##### PROVIDED DATA
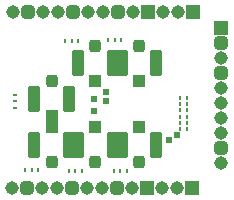
<source format=gbs>
G04*
G04 #@! TF.GenerationSoftware,Altium Limited,Altium Designer,23.11.1 (41)*
G04*
G04 Layer_Color=16711935*
%FSLAX44Y44*%
%MOMM*%
G71*
G04*
G04 #@! TF.SameCoordinates,860607A7-82FE-4F03-8345-F0151ACF9F54*
G04*
G04*
G04 #@! TF.FilePolarity,Negative*
G04*
G01*
G75*
%ADD56R,0.3600X0.2600*%
%ADD57R,0.2600X0.3600*%
%ADD62C,0.0100*%
%ADD63C,1.1430*%
G04:AMPARAMS|DCode=64|XSize=1.143mm|YSize=1.143mm|CornerRadius=0.2858mm|HoleSize=0mm|Usage=FLASHONLY|Rotation=270.000|XOffset=0mm|YOffset=0mm|HoleType=Round|Shape=RoundedRectangle|*
%AMROUNDEDRECTD64*
21,1,1.1430,0.5715,0,0,270.0*
21,1,0.5715,1.1430,0,0,270.0*
1,1,0.5715,-0.2858,-0.2858*
1,1,0.5715,-0.2858,0.2858*
1,1,0.5715,0.2858,0.2858*
1,1,0.5715,0.2858,-0.2858*
%
%ADD64ROUNDEDRECTD64*%
%ADD65R,1.1430X1.1430*%
G04:AMPARAMS|DCode=66|XSize=1.143mm|YSize=1.143mm|CornerRadius=0.2858mm|HoleSize=0mm|Usage=FLASHONLY|Rotation=180.000|XOffset=0mm|YOffset=0mm|HoleType=Round|Shape=RoundedRectangle|*
%AMROUNDEDRECTD66*
21,1,1.1430,0.5715,0,0,180.0*
21,1,0.5715,1.1430,0,0,180.0*
1,1,0.5715,-0.2858,0.2858*
1,1,0.5715,0.2858,0.2858*
1,1,0.5715,0.2858,-0.2858*
1,1,0.5715,-0.2858,-0.2858*
%
%ADD66ROUNDEDRECTD66*%
%ADD67R,1.1430X1.1430*%
%ADD82C,0.6100*%
G04:AMPARAMS|DCode=83|XSize=1.06mm|YSize=2.21mm|CornerRadius=0.2675mm|HoleSize=0mm|Usage=FLASHONLY|Rotation=180.000|XOffset=0mm|YOffset=0mm|HoleType=Round|Shape=RoundedRectangle|*
%AMROUNDEDRECTD83*
21,1,1.0600,1.6750,0,0,180.0*
21,1,0.5250,2.2100,0,0,180.0*
1,1,0.5350,-0.2625,0.8375*
1,1,0.5350,0.2625,0.8375*
1,1,0.5350,0.2625,-0.8375*
1,1,0.5350,-0.2625,-0.8375*
%
%ADD83ROUNDEDRECTD83*%
%ADD84R,1.0100X1.0600*%
G04:AMPARAMS|DCode=85|XSize=1.06mm|YSize=1.01mm|CornerRadius=0.255mm|HoleSize=0mm|Usage=FLASHONLY|Rotation=90.000|XOffset=0mm|YOffset=0mm|HoleType=Round|Shape=RoundedRectangle|*
%AMROUNDEDRECTD85*
21,1,1.0600,0.5000,0,0,90.0*
21,1,0.5500,1.0100,0,0,90.0*
1,1,0.5100,0.2500,0.2750*
1,1,0.5100,0.2500,-0.2750*
1,1,0.5100,-0.2500,-0.2750*
1,1,0.5100,-0.2500,0.2750*
%
%ADD85ROUNDEDRECTD85*%
D56*
X12000Y76500D02*
D03*
Y82000D02*
D03*
Y87500D02*
D03*
D57*
X31500Y24000D02*
D03*
X26000D02*
D03*
X20500D02*
D03*
X54500Y133000D02*
D03*
X60000D02*
D03*
X65500D02*
D03*
X91000Y134000D02*
D03*
X96500D02*
D03*
X102000D02*
D03*
X68500Y23000D02*
D03*
X63000D02*
D03*
X57500D02*
D03*
X106500D02*
D03*
X101000D02*
D03*
X95500D02*
D03*
X157250Y68500D02*
D03*
X151750D02*
D03*
X157250Y74250D02*
D03*
X151750D02*
D03*
Y80000D02*
D03*
X157250D02*
D03*
X151750Y84750D02*
D03*
X157250D02*
D03*
X151750Y63500D02*
D03*
X157250D02*
D03*
X151750Y58696D02*
D03*
X157250D02*
D03*
D62*
X28000Y117000D02*
D03*
Y130000D02*
D03*
D63*
X186750Y68150D02*
D03*
Y80850D02*
D03*
Y55450D02*
D03*
Y93550D02*
D03*
Y118950D02*
D03*
Y30050D02*
D03*
X47850Y8750D02*
D03*
X73250D02*
D03*
X9750D02*
D03*
X35150D02*
D03*
X85950D02*
D03*
X111350D02*
D03*
X48350Y157250D02*
D03*
X73750D02*
D03*
X10250D02*
D03*
X35650D02*
D03*
X86450D02*
D03*
X111850D02*
D03*
X137250D02*
D03*
X149950D02*
D03*
X136750Y8750D02*
D03*
X149450D02*
D03*
D64*
X186750Y131650D02*
D03*
Y106250D02*
D03*
Y42750D02*
D03*
D65*
Y144350D02*
D03*
D66*
X60550Y8750D02*
D03*
X22450D02*
D03*
X98650D02*
D03*
X61050Y157250D02*
D03*
X22950D02*
D03*
X99150D02*
D03*
D67*
X124050Y8750D02*
D03*
X124550Y157250D02*
D03*
X162650D02*
D03*
X162150Y8750D02*
D03*
D82*
X142523Y48855D02*
D03*
X149000Y53000D02*
D03*
X89000Y82000D02*
D03*
Y90000D02*
D03*
X79000Y74000D02*
D03*
Y84000D02*
D03*
D83*
X57750D02*
D03*
X28250D02*
D03*
X28250Y45000D02*
D03*
X57750D02*
D03*
X94750Y114000D02*
D03*
X65250D02*
D03*
X131750D02*
D03*
X102250D02*
D03*
X65250Y45000D02*
D03*
X94750D02*
D03*
X102250D02*
D03*
X131750D02*
D03*
D84*
X43000Y69250D02*
D03*
X43000Y59750D02*
D03*
X80000Y99250D02*
D03*
X117000D02*
D03*
X80000Y59750D02*
D03*
X117000D02*
D03*
D85*
X43000Y98750D02*
D03*
X43000Y30250D02*
D03*
X80000Y128750D02*
D03*
X117000D02*
D03*
X80000Y30250D02*
D03*
X117000D02*
D03*
M02*

</source>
##########
» DIRECTIONS: Leave the pictures out and reproduce all of the records exactly.

» FINISHED EXERCISE:
<source format=gbs>
G04*
G04 #@! TF.GenerationSoftware,Altium Limited,Altium Designer,23.11.1 (41)*
G04*
G04 Layer_Color=16711935*
%FSLAX44Y44*%
%MOMM*%
G71*
G04*
G04 #@! TF.SameCoordinates,860607A7-82FE-4F03-8345-F0151ACF9F54*
G04*
G04*
G04 #@! TF.FilePolarity,Negative*
G04*
G01*
G75*
%ADD56R,0.3600X0.2600*%
%ADD57R,0.2600X0.3600*%
%ADD62C,0.0100*%
%ADD63C,1.1430*%
G04:AMPARAMS|DCode=64|XSize=1.143mm|YSize=1.143mm|CornerRadius=0.2858mm|HoleSize=0mm|Usage=FLASHONLY|Rotation=270.000|XOffset=0mm|YOffset=0mm|HoleType=Round|Shape=RoundedRectangle|*
%AMROUNDEDRECTD64*
21,1,1.1430,0.5715,0,0,270.0*
21,1,0.5715,1.1430,0,0,270.0*
1,1,0.5715,-0.2858,-0.2858*
1,1,0.5715,-0.2858,0.2858*
1,1,0.5715,0.2858,0.2858*
1,1,0.5715,0.2858,-0.2858*
%
%ADD64ROUNDEDRECTD64*%
%ADD65R,1.1430X1.1430*%
G04:AMPARAMS|DCode=66|XSize=1.143mm|YSize=1.143mm|CornerRadius=0.2858mm|HoleSize=0mm|Usage=FLASHONLY|Rotation=180.000|XOffset=0mm|YOffset=0mm|HoleType=Round|Shape=RoundedRectangle|*
%AMROUNDEDRECTD66*
21,1,1.1430,0.5715,0,0,180.0*
21,1,0.5715,1.1430,0,0,180.0*
1,1,0.5715,-0.2858,0.2858*
1,1,0.5715,0.2858,0.2858*
1,1,0.5715,0.2858,-0.2858*
1,1,0.5715,-0.2858,-0.2858*
%
%ADD66ROUNDEDRECTD66*%
%ADD67R,1.1430X1.1430*%
%ADD82C,0.6100*%
G04:AMPARAMS|DCode=83|XSize=1.06mm|YSize=2.21mm|CornerRadius=0.2675mm|HoleSize=0mm|Usage=FLASHONLY|Rotation=180.000|XOffset=0mm|YOffset=0mm|HoleType=Round|Shape=RoundedRectangle|*
%AMROUNDEDRECTD83*
21,1,1.0600,1.6750,0,0,180.0*
21,1,0.5250,2.2100,0,0,180.0*
1,1,0.5350,-0.2625,0.8375*
1,1,0.5350,0.2625,0.8375*
1,1,0.5350,0.2625,-0.8375*
1,1,0.5350,-0.2625,-0.8375*
%
%ADD83ROUNDEDRECTD83*%
%ADD84R,1.0100X1.0600*%
G04:AMPARAMS|DCode=85|XSize=1.06mm|YSize=1.01mm|CornerRadius=0.255mm|HoleSize=0mm|Usage=FLASHONLY|Rotation=90.000|XOffset=0mm|YOffset=0mm|HoleType=Round|Shape=RoundedRectangle|*
%AMROUNDEDRECTD85*
21,1,1.0600,0.5000,0,0,90.0*
21,1,0.5500,1.0100,0,0,90.0*
1,1,0.5100,0.2500,0.2750*
1,1,0.5100,0.2500,-0.2750*
1,1,0.5100,-0.2500,-0.2750*
1,1,0.5100,-0.2500,0.2750*
%
%ADD85ROUNDEDRECTD85*%
D56*
X12000Y76500D02*
D03*
Y82000D02*
D03*
Y87500D02*
D03*
D57*
X31500Y24000D02*
D03*
X26000D02*
D03*
X20500D02*
D03*
X54500Y133000D02*
D03*
X60000D02*
D03*
X65500D02*
D03*
X91000Y134000D02*
D03*
X96500D02*
D03*
X102000D02*
D03*
X68500Y23000D02*
D03*
X63000D02*
D03*
X57500D02*
D03*
X106500D02*
D03*
X101000D02*
D03*
X95500D02*
D03*
X157250Y68500D02*
D03*
X151750D02*
D03*
X157250Y74250D02*
D03*
X151750D02*
D03*
Y80000D02*
D03*
X157250D02*
D03*
X151750Y84750D02*
D03*
X157250D02*
D03*
X151750Y63500D02*
D03*
X157250D02*
D03*
X151750Y58696D02*
D03*
X157250D02*
D03*
D62*
X28000Y117000D02*
D03*
Y130000D02*
D03*
D63*
X186750Y68150D02*
D03*
Y80850D02*
D03*
Y55450D02*
D03*
Y93550D02*
D03*
Y118950D02*
D03*
Y30050D02*
D03*
X47850Y8750D02*
D03*
X73250D02*
D03*
X9750D02*
D03*
X35150D02*
D03*
X85950D02*
D03*
X111350D02*
D03*
X48350Y157250D02*
D03*
X73750D02*
D03*
X10250D02*
D03*
X35650D02*
D03*
X86450D02*
D03*
X111850D02*
D03*
X137250D02*
D03*
X149950D02*
D03*
X136750Y8750D02*
D03*
X149450D02*
D03*
D64*
X186750Y131650D02*
D03*
Y106250D02*
D03*
Y42750D02*
D03*
D65*
Y144350D02*
D03*
D66*
X60550Y8750D02*
D03*
X22450D02*
D03*
X98650D02*
D03*
X61050Y157250D02*
D03*
X22950D02*
D03*
X99150D02*
D03*
D67*
X124050Y8750D02*
D03*
X124550Y157250D02*
D03*
X162650D02*
D03*
X162150Y8750D02*
D03*
D82*
X142523Y48855D02*
D03*
X149000Y53000D02*
D03*
X89000Y82000D02*
D03*
Y90000D02*
D03*
X79000Y74000D02*
D03*
Y84000D02*
D03*
D83*
X57750D02*
D03*
X28250D02*
D03*
X28250Y45000D02*
D03*
X57750D02*
D03*
X94750Y114000D02*
D03*
X65250D02*
D03*
X131750D02*
D03*
X102250D02*
D03*
X65250Y45000D02*
D03*
X94750D02*
D03*
X102250D02*
D03*
X131750D02*
D03*
D84*
X43000Y69250D02*
D03*
X43000Y59750D02*
D03*
X80000Y99250D02*
D03*
X117000D02*
D03*
X80000Y59750D02*
D03*
X117000D02*
D03*
D85*
X43000Y98750D02*
D03*
X43000Y30250D02*
D03*
X80000Y128750D02*
D03*
X117000D02*
D03*
X80000Y30250D02*
D03*
X117000D02*
D03*
M02*

</source>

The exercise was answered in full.